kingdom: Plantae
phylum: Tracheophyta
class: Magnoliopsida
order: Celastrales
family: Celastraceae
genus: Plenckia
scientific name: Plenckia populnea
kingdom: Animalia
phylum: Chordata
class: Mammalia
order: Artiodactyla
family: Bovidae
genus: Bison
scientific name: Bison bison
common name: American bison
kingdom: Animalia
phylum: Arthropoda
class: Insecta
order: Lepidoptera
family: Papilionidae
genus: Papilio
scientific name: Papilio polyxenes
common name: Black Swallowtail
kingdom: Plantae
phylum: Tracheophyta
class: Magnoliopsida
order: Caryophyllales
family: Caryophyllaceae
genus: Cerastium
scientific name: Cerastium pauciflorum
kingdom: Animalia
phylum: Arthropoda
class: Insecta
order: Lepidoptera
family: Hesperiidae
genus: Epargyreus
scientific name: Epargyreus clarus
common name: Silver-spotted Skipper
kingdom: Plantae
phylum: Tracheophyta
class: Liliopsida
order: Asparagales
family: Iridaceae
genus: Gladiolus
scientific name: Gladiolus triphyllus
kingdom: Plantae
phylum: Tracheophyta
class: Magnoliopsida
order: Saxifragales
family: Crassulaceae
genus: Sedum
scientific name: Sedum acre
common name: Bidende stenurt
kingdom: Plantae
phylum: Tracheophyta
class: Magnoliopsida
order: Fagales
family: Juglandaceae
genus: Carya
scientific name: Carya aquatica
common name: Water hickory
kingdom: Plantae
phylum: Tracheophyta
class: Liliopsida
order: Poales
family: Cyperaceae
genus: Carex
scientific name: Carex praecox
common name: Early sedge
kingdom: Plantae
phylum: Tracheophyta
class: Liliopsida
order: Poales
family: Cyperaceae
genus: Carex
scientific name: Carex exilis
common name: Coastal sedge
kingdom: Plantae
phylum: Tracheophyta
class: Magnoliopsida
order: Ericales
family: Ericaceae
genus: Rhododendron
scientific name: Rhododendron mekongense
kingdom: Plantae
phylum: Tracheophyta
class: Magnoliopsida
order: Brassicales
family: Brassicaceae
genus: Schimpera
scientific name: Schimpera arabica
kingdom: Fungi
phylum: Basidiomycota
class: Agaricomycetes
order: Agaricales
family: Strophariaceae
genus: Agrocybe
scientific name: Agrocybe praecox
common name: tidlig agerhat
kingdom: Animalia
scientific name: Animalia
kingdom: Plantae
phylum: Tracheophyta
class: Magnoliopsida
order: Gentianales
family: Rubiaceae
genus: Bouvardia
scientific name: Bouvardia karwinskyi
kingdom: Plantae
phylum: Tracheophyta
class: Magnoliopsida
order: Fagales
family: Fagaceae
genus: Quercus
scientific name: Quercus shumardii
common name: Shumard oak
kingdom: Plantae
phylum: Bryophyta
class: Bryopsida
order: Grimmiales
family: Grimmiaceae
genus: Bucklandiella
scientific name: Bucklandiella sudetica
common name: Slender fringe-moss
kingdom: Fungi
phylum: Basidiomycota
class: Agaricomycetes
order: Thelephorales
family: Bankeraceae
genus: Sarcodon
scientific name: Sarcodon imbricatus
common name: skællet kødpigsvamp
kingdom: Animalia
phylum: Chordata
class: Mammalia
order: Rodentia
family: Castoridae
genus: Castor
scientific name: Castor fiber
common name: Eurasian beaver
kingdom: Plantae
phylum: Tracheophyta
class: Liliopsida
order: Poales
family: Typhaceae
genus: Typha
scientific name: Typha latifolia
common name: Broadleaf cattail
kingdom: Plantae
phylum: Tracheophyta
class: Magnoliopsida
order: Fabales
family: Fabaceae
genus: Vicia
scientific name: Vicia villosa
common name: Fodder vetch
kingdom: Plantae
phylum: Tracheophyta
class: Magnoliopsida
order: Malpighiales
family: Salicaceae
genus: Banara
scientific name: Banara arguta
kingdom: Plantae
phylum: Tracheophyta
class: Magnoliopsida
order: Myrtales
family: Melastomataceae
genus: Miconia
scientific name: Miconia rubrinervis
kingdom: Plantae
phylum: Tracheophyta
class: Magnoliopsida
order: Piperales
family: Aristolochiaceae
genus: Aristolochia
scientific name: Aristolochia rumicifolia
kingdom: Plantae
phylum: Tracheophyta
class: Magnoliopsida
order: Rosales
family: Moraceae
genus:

◆ ◆ ◆ ◆ ◆

* [Task details]: Reproduce all of the lines above word for word, in the same order.

* [Task solution]:
kingdom: Plantae
phylum: Tracheophyta
class: Magnoliopsida
order: Celastrales
family: Celastraceae
genus: Plenckia
scientific name: Plenckia populnea
kingdom: Animalia
phylum: Chordata
class: Mammalia
order: Artiodactyla
family: Bovidae
genus: Bison
scientific name: Bison bison
common name: American bison
kingdom: Animalia
phylum: Arthropoda
class: Insecta
order: Lepidoptera
family: Papilionidae
genus: Papilio
scientific name: Papilio polyxenes
common name: Black Swallowtail
kingdom: Plantae
phylum: Tracheophyta
class: Magnoliopsida
order: Caryophyllales
family: Caryophyllaceae
genus: Cerastium
scientific name: Cerastium pauciflorum
kingdom: Animalia
phylum: Arthropoda
class: Insecta
order: Lepidoptera
family: Hesperiidae
genus: Epargyreus
scientific name: Epargyreus clarus
common name: Silver-spotted Skipper
kingdom: Plantae
phylum: Tracheophyta
class: Liliopsida
order: Asparagales
family: Iridaceae
genus: Gladiolus
scientific name: Gladiolus triphyllus
kingdom: Plantae
phylum: Tracheophyta
class: Magnoliopsida
order: Saxifragales
family: Crassulaceae
genus: Sedum
scientific name: Sedum acre
common name: Bidende stenurt
kingdom: Plantae
phylum: Tracheophyta
class: Magnoliopsida
order: Fagales
family: Juglandaceae
genus: Carya
scientific name: Carya aquatica
common name: Water hickory
kingdom: Plantae
phylum: Tracheophyta
class: Liliopsida
order: Poales
family: Cyperaceae
genus: Carex
scientific name: Carex praecox
common name: Early sedge
kingdom: Plantae
phylum: Tracheophyta
class: Liliopsida
order: Poales
family: Cyperaceae
genus: Carex
scientific name: Carex exilis
common name: Coastal sedge
kingdom: Plantae
phylum: Tracheophyta
class: Magnoliopsida
order: Ericales
family: Ericaceae
genus: Rhododendron
scientific name: Rhododendron mekongense
kingdom: Plantae
phylum: Tracheophyta
class: Magnoliopsida
order: Brassicales
family: Brassicaceae
genus: Schimpera
scientific name: Schimpera arabica
kingdom: Fungi
phylum: Basidiomycota
class: Agaricomycetes
order: Agaricales
family: Strophariaceae
genus: Agrocybe
scientific name: Agrocybe praecox
common name: tidlig agerhat
kingdom: Animalia
scientific name: Animalia
kingdom: Plantae
phylum: Tracheophyta
class: Magnoliopsida
order: Gentianales
family: Rubiaceae
genus: Bouvardia
scientific name: Bouvardia karwinskyi
kingdom: Plantae
phylum: Tracheophyta
class: Magnoliopsida
order: Fagales
family: Fagaceae
genus: Quercus
scientific name: Quercus shumardii
common name: Shumard oak
kingdom: Plantae
phylum: Bryophyta
class: Bryopsida
order: Grimmiales
family: Grimmiaceae
genus: Bucklandiella
scientific name: Bucklandiella sudetica
common name: Slender fringe-moss
kingdom: Fungi
phylum: Basidiomycota
class: Agaricomycetes
order: Thelephorales
family: Bankeraceae
genus: Sarcodon
scientific name: Sarcodon imbricatus
common name: skællet kødpigsvamp
kingdom: Animalia
phylum: Chordata
class: Mammalia
order: Rodentia
family: Castoridae
genus: Castor
scientific name: Castor fiber
common name: Eurasian beaver
kingdom: Plantae
phylum: Tracheophyta
class: Liliopsida
order: Poales
family: Typhaceae
genus: Typha
scientific name: Typha latifolia
common name: Broadleaf cattail
kingdom: Plantae
phylum: Tracheophyta
class: Magnoliopsida
order: Fabales
family: Fabaceae
genus: Vicia
scientific name: Vicia villosa
common name: Fodder vetch
kingdom: Plantae
phylum: Tracheophyta
class: Magnoliopsida
order: Malpighiales
family: Salicaceae
genus: Banara
scientific name: Banara arguta
kingdom: Plantae
phylum: Tracheophyta
class: Magnoliopsida
order: Myrtales
family: Melastomataceae
genus: Miconia
scientific name: Miconia rubrinervis
kingdom: Plantae
phylum: Tracheophyta
class: Magnoliopsida
order: Piperales
family: Aristolochiaceae
genus: Aristolochia
scientific name: Aristolochia rumicifolia
kingdom: Plantae
phylum: Tracheophyta
class: Magnoliopsida
order: Rosales
family: Moraceae
genus:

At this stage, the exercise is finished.